WORK TO COMPLETE:
Copy the following lines exactly as they appear, without changing anything.

____________________

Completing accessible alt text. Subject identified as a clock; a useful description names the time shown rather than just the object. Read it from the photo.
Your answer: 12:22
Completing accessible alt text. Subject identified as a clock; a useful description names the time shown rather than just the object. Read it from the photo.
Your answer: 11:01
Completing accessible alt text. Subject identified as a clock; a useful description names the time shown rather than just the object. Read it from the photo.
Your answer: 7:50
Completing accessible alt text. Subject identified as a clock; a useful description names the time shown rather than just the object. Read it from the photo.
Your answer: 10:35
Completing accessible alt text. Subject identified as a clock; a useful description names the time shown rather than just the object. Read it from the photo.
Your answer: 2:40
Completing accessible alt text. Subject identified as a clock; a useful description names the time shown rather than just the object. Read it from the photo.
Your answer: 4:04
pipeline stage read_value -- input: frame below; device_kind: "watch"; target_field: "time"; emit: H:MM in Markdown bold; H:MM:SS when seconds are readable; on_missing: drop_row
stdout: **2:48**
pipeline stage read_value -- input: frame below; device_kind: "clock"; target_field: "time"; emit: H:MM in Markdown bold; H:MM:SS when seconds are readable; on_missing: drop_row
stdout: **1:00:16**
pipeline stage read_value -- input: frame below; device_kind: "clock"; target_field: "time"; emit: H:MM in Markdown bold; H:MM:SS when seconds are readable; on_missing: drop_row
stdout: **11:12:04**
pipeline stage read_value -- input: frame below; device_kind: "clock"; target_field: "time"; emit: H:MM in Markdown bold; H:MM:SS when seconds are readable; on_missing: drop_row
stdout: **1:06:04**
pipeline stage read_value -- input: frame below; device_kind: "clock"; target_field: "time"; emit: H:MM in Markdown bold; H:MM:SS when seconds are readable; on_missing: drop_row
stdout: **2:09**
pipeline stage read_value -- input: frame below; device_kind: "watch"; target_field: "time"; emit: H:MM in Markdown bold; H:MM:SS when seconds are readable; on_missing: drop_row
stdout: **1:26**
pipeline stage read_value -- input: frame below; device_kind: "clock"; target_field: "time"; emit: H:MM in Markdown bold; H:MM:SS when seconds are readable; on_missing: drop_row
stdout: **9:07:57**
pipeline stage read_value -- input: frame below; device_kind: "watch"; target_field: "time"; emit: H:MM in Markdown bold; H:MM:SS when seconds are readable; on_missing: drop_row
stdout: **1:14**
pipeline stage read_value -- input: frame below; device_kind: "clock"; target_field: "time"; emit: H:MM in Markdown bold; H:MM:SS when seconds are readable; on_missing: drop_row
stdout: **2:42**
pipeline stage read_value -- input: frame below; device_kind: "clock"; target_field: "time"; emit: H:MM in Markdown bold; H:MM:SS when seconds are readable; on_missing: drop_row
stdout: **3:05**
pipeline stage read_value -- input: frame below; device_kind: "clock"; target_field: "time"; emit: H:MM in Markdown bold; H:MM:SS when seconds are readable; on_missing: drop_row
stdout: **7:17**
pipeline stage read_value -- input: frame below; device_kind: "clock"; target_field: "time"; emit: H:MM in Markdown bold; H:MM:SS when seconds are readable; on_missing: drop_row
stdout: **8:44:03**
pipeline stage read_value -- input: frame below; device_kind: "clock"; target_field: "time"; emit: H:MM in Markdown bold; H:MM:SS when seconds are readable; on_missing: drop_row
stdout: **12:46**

____________________

WRITTEN RESPONSE:
Completing accessible alt text. Subject identified as a clock; a useful description names the time shown rather than just the object. Read it from the photo.
Your answer: 12:22
Completing accessible alt text. Subject identified as a clock; a useful description names the time shown rather than just the object. Read it from the photo.
Your answer: 11:01
Completing accessible alt text. Subject identified as a clock; a useful description names the time shown rather than just the object. Read it from the photo.
Your answer: 7:50
Completing accessible alt text. Subject identified as a clock; a useful description names the time shown rather than just the object. Read it from the photo.
Your answer: 10:35
Completing accessible alt text. Subject identified as a clock; a useful description names the time shown rather than just the object. Read it from the photo.
Your answer: 2:40
Completing accessible alt text. Subject identified as a clock; a useful description names the time shown rather than just the object. Read it from the photo.
Your answer: 4:04
pipeline stage read_value -- input: frame below; device_kind: "watch"; target_field: "time"; emit: H:MM in Markdown bold; H:MM:SS when seconds are readable; on_missing: drop_row
stdout: **2:48**
pipeline stage read_value -- input: frame below; device_kind: "clock"; target_field: "time"; emit: H:MM in Markdown bold; H:MM:SS when seconds are readable; on_missing: drop_row
stdout: **1:00:16**
pipeline stage read_value -- input: frame below; device_kind: "clock"; target_field: "time"; emit: H:MM in Markdown bold; H:MM:SS when seconds are readable; on_missing: drop_row
stdout: **11:12:04**
pipeline stage read_value -- input: frame below; device_kind: "clock"; target_field: "time"; emit: H:MM in Markdown bold; H:MM:SS when seconds are readable; on_missing: drop_row
stdout: **1:06:04**
pipeline stage read_value -- input: frame below; device_kind: "clock"; target_field: "time"; emit: H:MM in Markdown bold; H:MM:SS when seconds are readable; on_missing: drop_row
stdout: **2:09**
pipeline stage read_value -- input: frame below; device_kind: "watch"; target_field: "time"; emit: H:MM in Markdown bold; H:MM:SS when seconds are readable; on_missing: drop_row
stdout: **1:26**
pipeline stage read_value -- input: frame below; device_kind: "clock"; target_field: "time"; emit: H:MM in Markdown bold; H:MM:SS when seconds are readable; on_missing: drop_row
stdout: **9:07:57**
pipeline stage read_value -- input: frame below; device_kind: "watch"; target_field: "time"; emit: H:MM in Markdown bold; H:MM:SS when seconds are readable; on_missing: drop_row
stdout: **1:14**
pipeline stage read_value -- input: frame below; device_kind: "clock"; target_field: "time"; emit: H:MM in Markdown bold; H:MM:SS when seconds are readable; on_missing: drop_row
stdout: **2:42**
pipeline stage read_value -- input: frame below; device_kind: "clock"; target_field: "time"; emit: H:MM in Markdown bold; H:MM:SS when seconds are readable; on_missing: drop_row
stdout: **3:05**
pipeline stage read_value -- input: frame below; device_kind: "clock"; target_field: "time"; emit: H:MM in Markdown bold; H:MM:SS when seconds are readable; on_missing: drop_row
stdout: **7:17**
pipeline stage read_value -- input: frame below; device_kind: "clock"; target_field: "time"; emit: H:MM in Markdown bold; H:MM:SS when seconds are readable; on_missing: drop_row
stdout: **8:44:03**
pipeline stage read_value -- input: frame below; device_kind: "clock"; target_field: "time"; emit: H:MM in Markdown bold; H:MM:SS when seconds are readable; on_missing: drop_row
stdout: **12:46**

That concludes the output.